After that, after I knew I could ‘really run’, I decided I didn’t want to run in a gym again, at least not for a while. I’ve always hated being cold, but I bought long thermal running pants and fleece headband for running when the temperature dropped. I wanted to be outside, really running, and be able to see all the things I passed and say “I ran this much.” I liked the changing scenery, how good a puddle felt on a really warm day, how I had to run around a patch of ice on the sidewalk or risk slipping to my death. I liked that someone couldn’t watch my whole workout, from start to finish, and judge whether or not I was working harder than they were, or if I was more or less fit.

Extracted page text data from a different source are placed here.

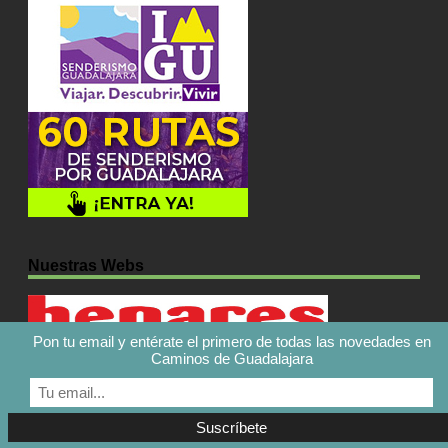
Nuestras Webs
Pon tu email y entérate el primero de todas las novedades en
Caminos de Guadalajara
Caminos de Guadalajara © 2026. Todos los derechos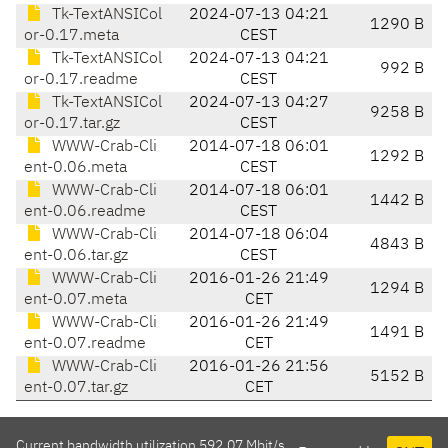
Tk-TextANSICol
2024-07-13 04:21
1290 B
or-0.17.meta
CEST
Tk-TextANSICol
2024-07-13 04:21
992 B
or-0.17.readme
CEST
Tk-TextANSICol
2024-07-13 04:27
9258 B
or-0.17.tar.gz
CEST
WWW-Crab-Cli
2014-07-18 06:01
1292 B
ent-0.06.meta
CEST
WWW-Crab-Cli
2014-07-18 06:01
1442 B
ent-0.06.readme
CEST
WWW-Crab-Cli
2014-07-18 06:04
4843 B
ent-0.06.tar.gz
CEST
WWW-Crab-Cli
2016-01-26 21:49
1294 B
ent-0.07.meta
CET
WWW-Crab-Cli
2016-01-26 21:49
1491 B
ent-0.07.readme
CET
WWW-Crab-Cli
2016-01-26 21:56
5152 B
ent-0.07.tar.gz
CET
Current bandwidth utilization 592.07 Mbit/s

And that’s why I’ve decided I’m never going to post my running times. I might tell you I PR’d by 34 seconds, or that I reached a certain goal of mine. But running faster than someone else doesn’t mean anything to me anymore—that’s what had been preventing me from ‘real’ running in the first place. I don’t want someone else to think that they’re not working hard enough, or that they’re inferior for some reason because they aren’t running as fast as I am. That’s actually highly unlikely, to be honest, because from what I’ve gathered by looking at other people’s running times, I’m really slow. I’d probably come in at the very most the middle of any 5k race I ran, if not toward the end. I’ve never been sure that I wanted to run one anyway, because I don’t want to feel discouraged. I don’t want anyone else’s successes to make me feel like what I’m doing, even though I finish every run in a pool of sweat with my heart beating all the way to my ears, isn’t good enough.

What I do know, though, is that I run at least a second faster almost every single time I go out. I’m beating the best opponent I could possibly find: yesterday’s me. As long as I’m improving, I don’t care what anyone else is doing. I’m faster than I was last week, much faster than I was when I started, and I can get as fast as I want to.